Immigration is complicated--just the paperwork alone is often enough to snow people under for weeks. "Oh, you didn't get this piece? Well, you'll have to resubmit your entire application, then. It'll mean that you'll be past the deadline? Too bad. Well, I don't care that you didn't get that when you first came in. It's not my fault you didn't check...okay, then, it's not my fault you didn't know." The questions of identity, fitting in, deciding which bits of your own identity to keep, which ones to shed--well, books have been written about that.
But as exasperated as I am with the Dutch authorities (mostly the gemeente; as long as I don't end up in prison I'm pretty sure the INS is more than happy to forget about me), at least I am here legally. I have documents to prove I am who I say I am, and that I can live here. But for a brief time, I was technically in the Netherlands illegally--though we started the process of getting my residence approved before I would have needed a visa, my 90-day grace period ran out before my residence permit arrived. It was a jittery period, if only because I couldn't do anything by myself--and I'm a law-abiding person.
The idea that "the law is the law and if you break it you pay" forms the core of most "dialogues" (I use that word loosely, as most discussions tend to devolve into name-calling and what-all) on the subject of illegal immmigration. But the law isn't black-and-white: many examples in history show plainly that the law can be wrong (Dredd Scott) and lawbreakers (Rosa Parks) can be right. Does anybody who's not a white supremacist disagree with Brown v. Board of Education? People still fight--hell, they'll happily kill others--to bring us back before Roe v. Wade made abortion legal. How many people wouldn't talk their way out of a speeding ticket if they could? Laws are not immutable (see: gay marriage), nor can they encapsulate the full extent of human morality. And that's the point: the law may indeed be the law, but it's not always what's right, or what's good, or what's just--and unfortunately, it takes good people breaking bad laws to make us realize that. If it were as simple as black-and-white, then Nelson Mandela should never have been released, and Ghandi should've gone down in history as a thug. If the law were the law, there would be no Arab Spring.

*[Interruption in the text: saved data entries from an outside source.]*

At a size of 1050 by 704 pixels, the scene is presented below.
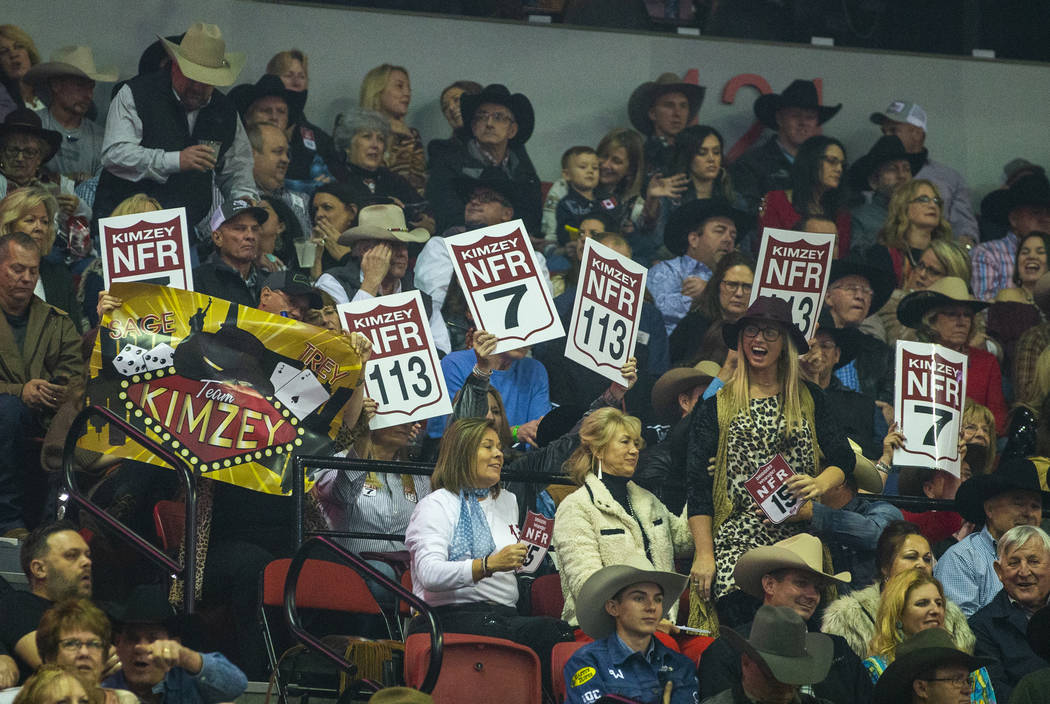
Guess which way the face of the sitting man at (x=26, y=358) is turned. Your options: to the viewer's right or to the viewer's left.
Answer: to the viewer's right

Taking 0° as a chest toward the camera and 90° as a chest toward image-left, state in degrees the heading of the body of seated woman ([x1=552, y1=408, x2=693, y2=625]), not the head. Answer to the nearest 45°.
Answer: approximately 315°

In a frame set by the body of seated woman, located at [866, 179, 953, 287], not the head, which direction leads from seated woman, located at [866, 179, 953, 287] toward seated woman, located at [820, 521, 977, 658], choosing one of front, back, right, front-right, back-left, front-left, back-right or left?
front-right

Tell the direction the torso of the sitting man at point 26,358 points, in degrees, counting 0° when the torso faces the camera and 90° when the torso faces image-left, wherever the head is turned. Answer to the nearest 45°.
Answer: approximately 315°

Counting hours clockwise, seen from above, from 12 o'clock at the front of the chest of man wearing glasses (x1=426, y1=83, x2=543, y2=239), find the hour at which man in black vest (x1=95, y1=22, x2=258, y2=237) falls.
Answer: The man in black vest is roughly at 2 o'clock from the man wearing glasses.

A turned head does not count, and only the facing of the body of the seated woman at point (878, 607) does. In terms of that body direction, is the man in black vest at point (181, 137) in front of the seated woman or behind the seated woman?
behind
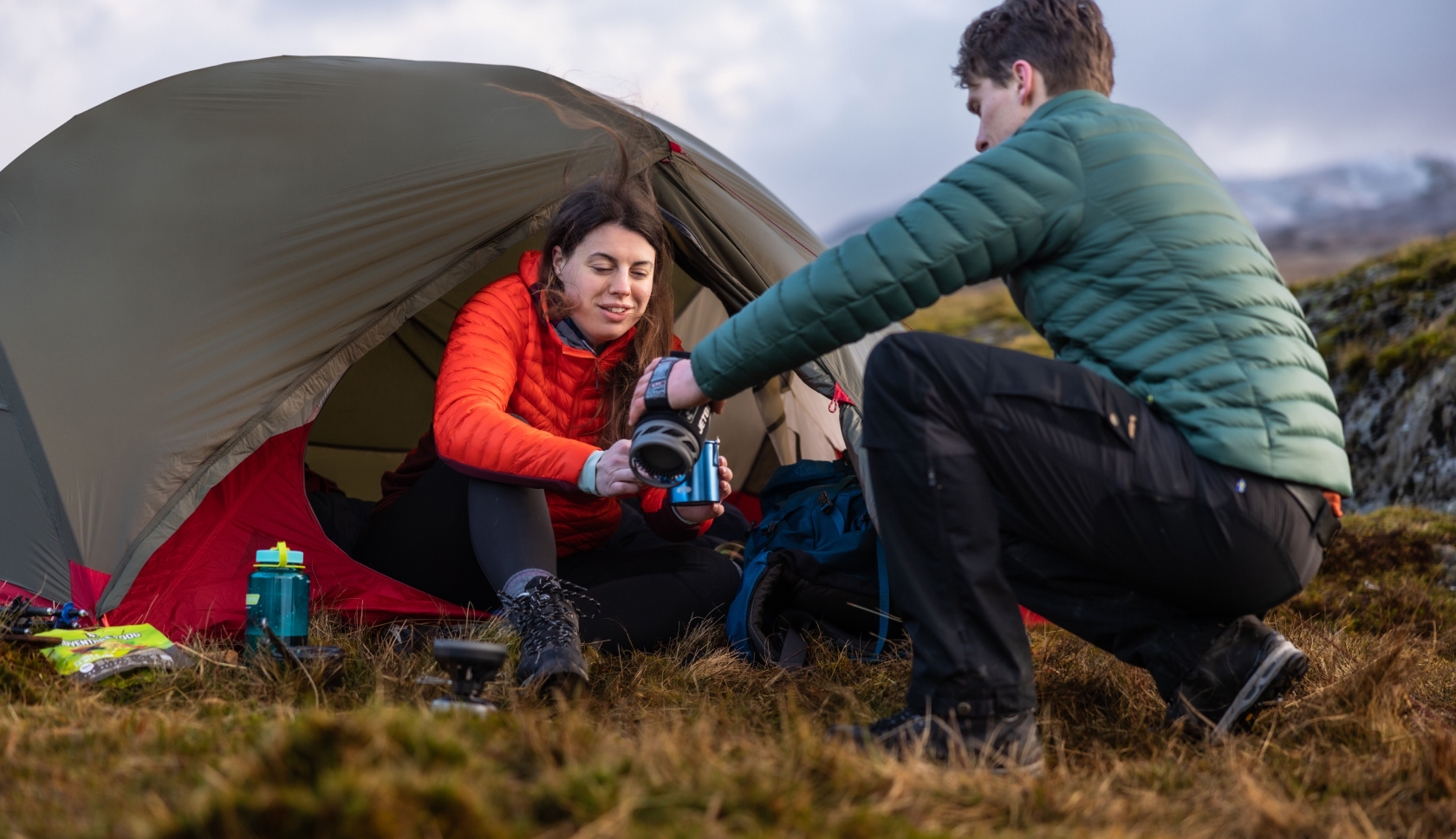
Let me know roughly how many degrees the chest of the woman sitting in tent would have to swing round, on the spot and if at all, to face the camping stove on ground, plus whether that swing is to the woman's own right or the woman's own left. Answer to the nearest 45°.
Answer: approximately 45° to the woman's own right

When you're talking about human lives, it's much more complicated than black-and-white. People hide/cheat/lie about something as mundane as money, for Chrissakes, pretending to spend a lot more or a lot less than what they did, all in the name of preserving something so nebulous as "status". The stakes in immigration are much greater than "just" a bank account: they're families, employers, communities, colleagues. When the stakes are so high, you have to tread carefully, especially given the "shoot first questions later" mentality that pervades most bureaucracies. To lose everything because of a simple misunderstanding is, I would imagine, more gut-wrenching than to lose everything because of something that you actually did(n't) do. To ignore what's just and what's right in the interest of observing the letter of the law does not always better a people or a nation. After all, Hitler had an army of law-abiding model citizens, too.